| EXERCISE PROMPT |
Reproduce the rows verbatim, starting with the first row and continuing through the row containing "候群」、物で殴られために脳挫傷になり命を失ってし", including both.

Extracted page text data
_ _ _ _ _
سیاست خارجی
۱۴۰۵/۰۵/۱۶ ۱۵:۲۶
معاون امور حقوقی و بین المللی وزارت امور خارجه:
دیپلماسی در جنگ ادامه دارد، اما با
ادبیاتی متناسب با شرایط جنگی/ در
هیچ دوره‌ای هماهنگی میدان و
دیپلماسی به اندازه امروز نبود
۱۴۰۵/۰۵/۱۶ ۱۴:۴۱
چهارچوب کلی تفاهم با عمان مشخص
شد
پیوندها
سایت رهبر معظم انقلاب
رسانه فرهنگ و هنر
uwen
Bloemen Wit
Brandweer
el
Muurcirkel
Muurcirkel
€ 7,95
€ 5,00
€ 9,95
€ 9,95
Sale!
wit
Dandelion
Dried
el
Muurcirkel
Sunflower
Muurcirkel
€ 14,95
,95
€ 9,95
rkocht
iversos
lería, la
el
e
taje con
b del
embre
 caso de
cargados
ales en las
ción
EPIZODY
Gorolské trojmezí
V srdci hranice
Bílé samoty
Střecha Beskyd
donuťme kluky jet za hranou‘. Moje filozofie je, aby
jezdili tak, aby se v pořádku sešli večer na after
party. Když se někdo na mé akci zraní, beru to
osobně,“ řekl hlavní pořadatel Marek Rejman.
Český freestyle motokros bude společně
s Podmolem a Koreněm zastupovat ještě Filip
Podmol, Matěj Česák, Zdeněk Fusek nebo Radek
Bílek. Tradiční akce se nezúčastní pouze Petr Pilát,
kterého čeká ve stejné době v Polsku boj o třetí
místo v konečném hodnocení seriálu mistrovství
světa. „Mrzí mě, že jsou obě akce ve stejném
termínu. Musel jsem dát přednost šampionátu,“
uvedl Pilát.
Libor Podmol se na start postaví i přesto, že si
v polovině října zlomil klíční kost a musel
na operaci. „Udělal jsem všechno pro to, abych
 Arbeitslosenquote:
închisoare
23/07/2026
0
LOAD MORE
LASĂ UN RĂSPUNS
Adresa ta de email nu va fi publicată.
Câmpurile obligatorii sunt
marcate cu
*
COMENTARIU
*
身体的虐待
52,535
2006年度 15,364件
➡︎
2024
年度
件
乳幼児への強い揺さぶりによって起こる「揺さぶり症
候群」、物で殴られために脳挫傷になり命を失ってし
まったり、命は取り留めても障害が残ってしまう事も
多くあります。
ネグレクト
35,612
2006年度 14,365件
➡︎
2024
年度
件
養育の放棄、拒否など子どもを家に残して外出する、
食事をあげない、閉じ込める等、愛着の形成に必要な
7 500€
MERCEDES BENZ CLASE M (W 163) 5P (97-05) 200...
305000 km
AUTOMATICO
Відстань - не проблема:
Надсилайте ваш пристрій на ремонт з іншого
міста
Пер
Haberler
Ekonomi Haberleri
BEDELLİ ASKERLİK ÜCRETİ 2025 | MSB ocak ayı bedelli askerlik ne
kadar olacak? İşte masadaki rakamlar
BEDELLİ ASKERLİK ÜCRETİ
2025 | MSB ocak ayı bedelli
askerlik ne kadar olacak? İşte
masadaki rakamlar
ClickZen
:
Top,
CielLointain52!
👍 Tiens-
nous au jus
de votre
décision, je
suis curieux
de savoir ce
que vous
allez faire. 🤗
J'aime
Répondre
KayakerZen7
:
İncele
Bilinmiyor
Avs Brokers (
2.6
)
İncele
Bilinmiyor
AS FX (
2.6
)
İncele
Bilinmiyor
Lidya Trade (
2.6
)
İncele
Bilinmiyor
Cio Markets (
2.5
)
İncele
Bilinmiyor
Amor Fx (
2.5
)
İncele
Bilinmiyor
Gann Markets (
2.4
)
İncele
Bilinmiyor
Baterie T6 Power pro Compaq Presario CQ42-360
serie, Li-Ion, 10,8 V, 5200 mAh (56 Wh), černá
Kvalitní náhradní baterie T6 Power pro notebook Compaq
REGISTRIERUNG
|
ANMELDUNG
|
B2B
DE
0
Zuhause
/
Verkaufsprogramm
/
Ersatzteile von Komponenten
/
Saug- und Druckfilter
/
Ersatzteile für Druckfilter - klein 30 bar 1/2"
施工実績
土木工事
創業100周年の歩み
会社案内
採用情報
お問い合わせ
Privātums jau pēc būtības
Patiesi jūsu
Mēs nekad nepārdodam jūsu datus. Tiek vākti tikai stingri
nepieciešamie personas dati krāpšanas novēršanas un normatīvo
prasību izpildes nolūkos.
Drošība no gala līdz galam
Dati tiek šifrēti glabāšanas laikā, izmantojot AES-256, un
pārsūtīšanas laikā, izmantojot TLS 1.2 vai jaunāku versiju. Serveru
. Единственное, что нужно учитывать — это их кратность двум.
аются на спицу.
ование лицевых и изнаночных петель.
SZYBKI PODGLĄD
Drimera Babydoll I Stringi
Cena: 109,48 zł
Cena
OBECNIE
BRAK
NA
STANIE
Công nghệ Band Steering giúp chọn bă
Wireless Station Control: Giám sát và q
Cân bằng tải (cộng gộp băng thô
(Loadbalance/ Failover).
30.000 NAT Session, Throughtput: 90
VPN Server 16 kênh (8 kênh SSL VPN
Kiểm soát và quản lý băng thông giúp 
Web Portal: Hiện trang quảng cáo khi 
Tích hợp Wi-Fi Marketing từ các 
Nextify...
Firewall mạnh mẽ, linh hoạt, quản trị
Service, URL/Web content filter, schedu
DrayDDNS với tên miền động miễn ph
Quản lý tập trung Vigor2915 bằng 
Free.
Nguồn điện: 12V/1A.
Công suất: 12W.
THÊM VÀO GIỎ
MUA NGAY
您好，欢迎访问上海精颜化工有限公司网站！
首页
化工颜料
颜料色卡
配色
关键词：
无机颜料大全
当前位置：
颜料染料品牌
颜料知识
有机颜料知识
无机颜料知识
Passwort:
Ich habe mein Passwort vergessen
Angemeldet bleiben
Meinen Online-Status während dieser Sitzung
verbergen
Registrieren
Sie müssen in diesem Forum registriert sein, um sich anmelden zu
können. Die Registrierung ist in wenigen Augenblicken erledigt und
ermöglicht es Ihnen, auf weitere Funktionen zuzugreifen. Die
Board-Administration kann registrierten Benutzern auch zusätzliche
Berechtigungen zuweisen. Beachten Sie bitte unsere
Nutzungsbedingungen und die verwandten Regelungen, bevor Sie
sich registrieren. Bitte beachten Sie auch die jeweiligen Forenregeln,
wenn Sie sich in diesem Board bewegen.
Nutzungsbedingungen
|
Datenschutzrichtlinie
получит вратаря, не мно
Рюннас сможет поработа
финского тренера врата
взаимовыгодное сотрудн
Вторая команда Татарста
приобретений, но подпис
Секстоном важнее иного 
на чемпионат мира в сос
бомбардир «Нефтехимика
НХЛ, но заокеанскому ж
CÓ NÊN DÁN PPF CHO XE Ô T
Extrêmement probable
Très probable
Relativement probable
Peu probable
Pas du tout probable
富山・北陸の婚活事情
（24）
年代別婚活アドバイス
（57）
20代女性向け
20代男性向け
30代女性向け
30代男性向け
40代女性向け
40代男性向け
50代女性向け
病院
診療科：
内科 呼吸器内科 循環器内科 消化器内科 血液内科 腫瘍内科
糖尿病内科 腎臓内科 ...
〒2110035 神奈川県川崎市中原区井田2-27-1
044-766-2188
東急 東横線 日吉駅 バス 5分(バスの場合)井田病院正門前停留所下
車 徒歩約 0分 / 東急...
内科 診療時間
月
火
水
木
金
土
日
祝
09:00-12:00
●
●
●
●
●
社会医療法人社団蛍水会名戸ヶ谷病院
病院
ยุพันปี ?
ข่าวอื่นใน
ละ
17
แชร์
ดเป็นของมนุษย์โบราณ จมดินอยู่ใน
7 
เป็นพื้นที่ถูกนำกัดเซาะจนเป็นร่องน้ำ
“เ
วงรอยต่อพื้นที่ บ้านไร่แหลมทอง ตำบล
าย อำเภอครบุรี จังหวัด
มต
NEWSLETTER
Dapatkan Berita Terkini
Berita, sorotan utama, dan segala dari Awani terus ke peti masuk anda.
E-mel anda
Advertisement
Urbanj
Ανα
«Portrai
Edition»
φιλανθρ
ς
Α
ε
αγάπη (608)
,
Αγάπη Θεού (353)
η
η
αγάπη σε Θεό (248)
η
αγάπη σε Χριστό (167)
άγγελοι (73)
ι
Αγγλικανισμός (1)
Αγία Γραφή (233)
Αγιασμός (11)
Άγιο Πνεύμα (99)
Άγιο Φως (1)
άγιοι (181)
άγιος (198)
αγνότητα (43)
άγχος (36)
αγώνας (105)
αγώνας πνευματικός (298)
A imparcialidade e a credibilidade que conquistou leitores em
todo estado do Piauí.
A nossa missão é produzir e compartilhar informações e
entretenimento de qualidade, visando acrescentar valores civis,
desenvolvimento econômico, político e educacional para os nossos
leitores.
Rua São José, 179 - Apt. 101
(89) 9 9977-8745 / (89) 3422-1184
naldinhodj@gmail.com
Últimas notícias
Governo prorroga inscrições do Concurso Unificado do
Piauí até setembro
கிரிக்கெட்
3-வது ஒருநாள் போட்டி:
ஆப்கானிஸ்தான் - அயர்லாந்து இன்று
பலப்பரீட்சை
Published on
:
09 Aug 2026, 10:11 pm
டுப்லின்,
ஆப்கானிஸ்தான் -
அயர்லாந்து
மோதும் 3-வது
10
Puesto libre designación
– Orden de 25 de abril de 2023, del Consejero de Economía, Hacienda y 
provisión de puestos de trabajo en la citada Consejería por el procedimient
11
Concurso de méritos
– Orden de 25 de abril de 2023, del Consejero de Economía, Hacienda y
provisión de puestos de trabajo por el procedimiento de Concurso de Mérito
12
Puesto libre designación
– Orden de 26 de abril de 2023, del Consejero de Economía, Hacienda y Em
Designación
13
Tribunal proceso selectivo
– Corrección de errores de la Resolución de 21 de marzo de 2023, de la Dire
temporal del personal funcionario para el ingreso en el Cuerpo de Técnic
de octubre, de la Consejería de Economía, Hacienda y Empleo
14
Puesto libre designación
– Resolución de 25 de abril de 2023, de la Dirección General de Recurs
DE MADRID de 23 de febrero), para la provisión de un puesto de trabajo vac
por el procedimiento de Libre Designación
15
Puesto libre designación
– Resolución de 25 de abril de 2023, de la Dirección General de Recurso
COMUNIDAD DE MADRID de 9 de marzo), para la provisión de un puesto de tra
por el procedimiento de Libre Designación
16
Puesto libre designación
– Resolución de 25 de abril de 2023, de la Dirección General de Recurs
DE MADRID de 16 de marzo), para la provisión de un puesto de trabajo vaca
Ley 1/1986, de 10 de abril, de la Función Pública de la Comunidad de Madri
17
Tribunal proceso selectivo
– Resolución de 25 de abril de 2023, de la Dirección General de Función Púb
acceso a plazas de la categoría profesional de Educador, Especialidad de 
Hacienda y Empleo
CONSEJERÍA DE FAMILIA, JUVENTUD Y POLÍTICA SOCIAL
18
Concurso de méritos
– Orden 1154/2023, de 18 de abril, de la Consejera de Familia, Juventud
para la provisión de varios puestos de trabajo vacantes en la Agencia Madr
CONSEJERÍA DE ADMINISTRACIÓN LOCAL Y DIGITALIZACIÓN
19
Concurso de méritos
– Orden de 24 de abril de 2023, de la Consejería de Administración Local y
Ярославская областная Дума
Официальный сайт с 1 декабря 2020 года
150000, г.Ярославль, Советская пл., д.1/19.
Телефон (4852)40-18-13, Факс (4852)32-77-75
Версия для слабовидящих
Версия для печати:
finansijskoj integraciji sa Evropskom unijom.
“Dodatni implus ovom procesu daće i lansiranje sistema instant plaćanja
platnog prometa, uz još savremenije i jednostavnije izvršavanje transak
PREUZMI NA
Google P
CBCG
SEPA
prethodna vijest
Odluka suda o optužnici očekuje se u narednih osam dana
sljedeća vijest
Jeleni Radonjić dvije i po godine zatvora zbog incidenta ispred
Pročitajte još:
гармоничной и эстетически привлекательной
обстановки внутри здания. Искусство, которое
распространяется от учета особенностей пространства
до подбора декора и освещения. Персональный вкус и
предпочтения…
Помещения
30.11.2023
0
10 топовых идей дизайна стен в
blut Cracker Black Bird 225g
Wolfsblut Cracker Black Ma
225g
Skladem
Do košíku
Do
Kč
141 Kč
_ _ _ _ _
| RESULT |
سیاست خارجی
۱۴۰۵/۰۵/۱۶ ۱۵:۲۶
معاون امور حقوقی و بین المللی وزارت امور خارجه:
دیپلماسی در جنگ ادامه دارد، اما با
ادبیاتی متناسب با شرایط جنگی/ در
هیچ دوره‌ای هماهنگی میدان و
دیپلماسی به اندازه امروز نبود
۱۴۰۵/۰۵/۱۶ ۱۴:۴۱
چهارچوب کلی تفاهم با عمان مشخص
شد
پیوندها
سایت رهبر معظم انقلاب
رسانه فرهنگ و هنر
uwen
Bloemen Wit
Brandweer
el
Muurcirkel
Muurcirkel
€ 7,95
€ 5,00
€ 9,95
€ 9,95
Sale!
wit
Dandelion
Dried
el
Muurcirkel
Sunflower
Muurcirkel
€ 14,95
,95
€ 9,95
rkocht
iversos
lería, la
el
e
taje con
b del
embre
 caso de
cargados
ales en las
ción
EPIZODY
Gorolské trojmezí
V srdci hranice
Bílé samoty
Střecha Beskyd
donuťme kluky jet za hranou‘. Moje filozofie je, aby
jezdili tak, aby se v pořádku sešli večer na after
party. Když se někdo na mé akci zraní, beru to
osobně,“ řekl hlavní pořadatel Marek Rejman.
Český freestyle motokros bude společně
s Podmolem a Koreněm zastupovat ještě Filip
Podmol, Matěj Česák, Zdeněk Fusek nebo Radek
Bílek. Tradiční akce se nezúčastní pouze Petr Pilát,
kterého čeká ve stejné době v Polsku boj o třetí
místo v konečném hodnocení seriálu mistrovství
světa. „Mrzí mě, že jsou obě akce ve stejném
termínu. Musel jsem dát přednost šampionátu,“
uvedl Pilát.
Libor Podmol se na start postaví i přesto, že si
v polovině října zlomil klíční kost a musel
na operaci. „Udělal jsem všechno pro to, abych
 Arbeitslosenquote:
închisoare
23/07/2026
0
LOAD MORE
LASĂ UN RĂSPUNS
Adresa ta de email nu va fi publicată.
Câmpurile obligatorii sunt
marcate cu
*
COMENTARIU
*
身体的虐待
52,535
2006年度 15,364件
➡︎
2024
年度
件
乳幼児への強い揺さぶりによって起こる「揺さぶり症
候群」、物で殴られために脳挫傷になり命を失ってし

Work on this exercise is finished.